What the task requires:
From the line containing "Johannesburg" onward to the last line of the data below, copy each line exactly and add nothing.

Saved data entries:

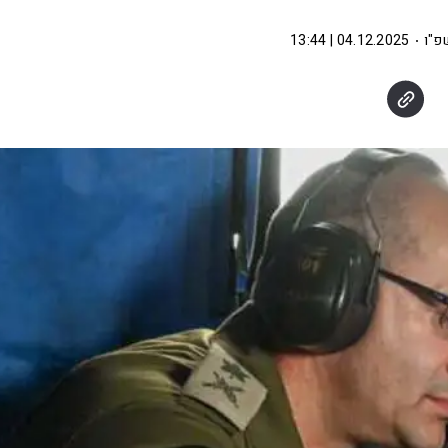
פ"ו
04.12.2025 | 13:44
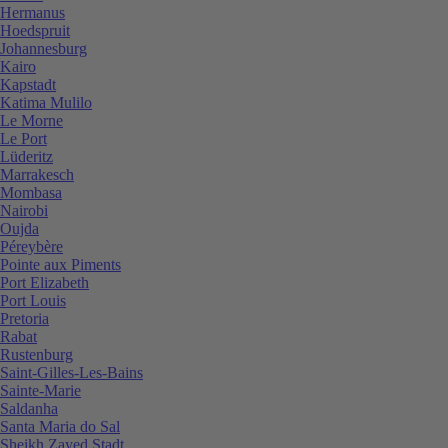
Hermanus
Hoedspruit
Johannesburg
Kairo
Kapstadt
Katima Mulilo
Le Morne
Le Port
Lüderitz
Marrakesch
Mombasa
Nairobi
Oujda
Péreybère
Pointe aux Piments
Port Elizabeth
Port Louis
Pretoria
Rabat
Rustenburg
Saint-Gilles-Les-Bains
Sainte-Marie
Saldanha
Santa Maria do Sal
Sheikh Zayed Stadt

Task result:
Johannesburg
Kairo
Kapstadt
Katima Mulilo
Le Morne
Le Port
Lüderitz
Marrakesch
Mombasa
Nairobi
Oujda
Péreybère
Pointe aux Piments
Port Elizabeth
Port Louis
Pretoria
Rabat
Rustenburg
Saint-Gilles-Les-Bains
Sainte-Marie
Saldanha
Santa Maria do Sal
Sheikh Zayed Stadt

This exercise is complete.